I was with my family in Miami Beach. Beginning to swim in the Atlantic Ocean, I not only waded through a big clump of seaweed, but also a patch of plastic bags and candy wrappers. My initial reaction was revulsion—despoiling nature with empty Doritos bags!

While swimming around the buoys, I decided to do something, even if it was a small gesture. So, when I got back to shore, I picked up a couple dozen pieces of plastic trash and put them in the garbage bin. But that is just a drop in the ocean.

Though the focus of most environmental attention has been on climate change and at-risk wildlife, solid, water, and air pollution remain significant areas of concern and risks to human life and resources.

The goal could be to stop producing so much stuff, partly by eliminating unnecessary plastics. But plastics are cheap to produce and can be useful. As a result, the problem is massive and really hard to fix. Since World War II, plastics have become a necessity and ubiquitous, with lightness, durability, and low direct cost providing utility we depend on.

This challenge is ripe for risk management—identify the best strategy for society by focusing on prevention or reduction of its adverse effects (produce less stuff), followed by modifying practices and behaviors to help adapt (substitute less-damaging stuff).

I’ll try to do my personal part—­bringing market bags to the grocery store, using paper rather than plastic bags, and putting stuff in the “right” recycling bin. But compared with the total plastic produced/used, my tiny lifetime contribution seems puny. But if everyone thinks that way, we won’t, as a society, progress far.

OK, so we have to change somehow. How do we get people’s attention when fast food containers are both nonbiodegradable and inexpensive?

The term “microplastics” has been used for at least two decades—particles less than 5 millimeters. They can be dangerous, their use is expected to expand massively (170 trillion pieces floating around, doubling every six years), and their effects are anything but micro. They have infiltrated food, drinking water, and the air we breathe. They can come from synthetic materials in clothes, toys, household furnishings, tires, and city dust. They might be released into water or air, in marine food chains, and in immense floating garbage patches in the oceans.

Scientists are gradually uncovering their effects on our bodies, with trace amounts almost everywhere, including in our lungs and bloodstream. Long-term health effects remain uncertain, although I can’t imagine they are good for you.

Estimates of costs relating to plastics, including that related to cleanup, have ranged between $300 billion and $600 billion a year. We’re now using a trillion pounds of it a year—stunning when one considers plastics are ultra-lightweight by design. 

Take a circular approach to excessive plastic pollution:

promote reuse options, such as refillable bottles, bulk dispensers, and deposit-return. To make these work, a business case may have to be made. Systems and investments will be needed, but opportunities could arise. Instead of buying shampoo in plastic bottles, people might visit refill stores.
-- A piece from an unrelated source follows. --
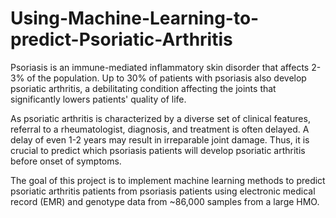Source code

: # Using-Machine-Learning-to-predict-Psoriatic-Arthritis
Psoriasis is an immune-mediated inflammatory skin disorder that affects 2-3% of the population. Up to 30% of patients with psoriasis also develop psoriatic arthritis, a debilitating condition affecting the joints that significantly lowers patients' quality of life. 



As psoriatic arthritis is characterized by a diverse set of clinical features, referral to a rheumatologist, diagnosis, and treatment is often delayed. A delay of even 1-2 years may result in irreparable joint damage. Thus, it is crucial to predict which psoriasis patients will develop psoriatic arthritis before onset of symptoms. 



The goal of this project is to implement machine learning methods to predict psoriatic arthritis patients from psoriasis patients using electronic medical record (EMR) and genotype data from ~86,000 samples from a large HMO.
enhance recycling processes to make it profitable and convenient. So far, recycling hasn’t been sufficiently effective at the scale needed. Less than 10% is recycled, while the rest ends in landfills, as leaks into the environment, or burned. In the meantime, plastics have become more complicated and less recyclable. Extended producer responsibility could place more of the onus on producers through programs such as bottle-return systems (by financing collection, recycling, and end-of-life disposal).

carefully substitute products such as plastic wrappers with alternative materials such as paper or compostable materials.

A global framework could enable recycled materials to better compete with virgin materials by creating economies of scale and monitoring and financing mechanisms. Incentives such as taxes on plastic would make it more expensive to produce virgin plastic. Standards for the design and disposal of products and packaging, with recycling targets and making manufacturers more responsible for products that shed microplastics, will help.

The world seems to finally be getting serious about plastic pollution. Negotiation for a global plastic-pollution treaty is in process, with a goal of reaching a global treaty in late 2024.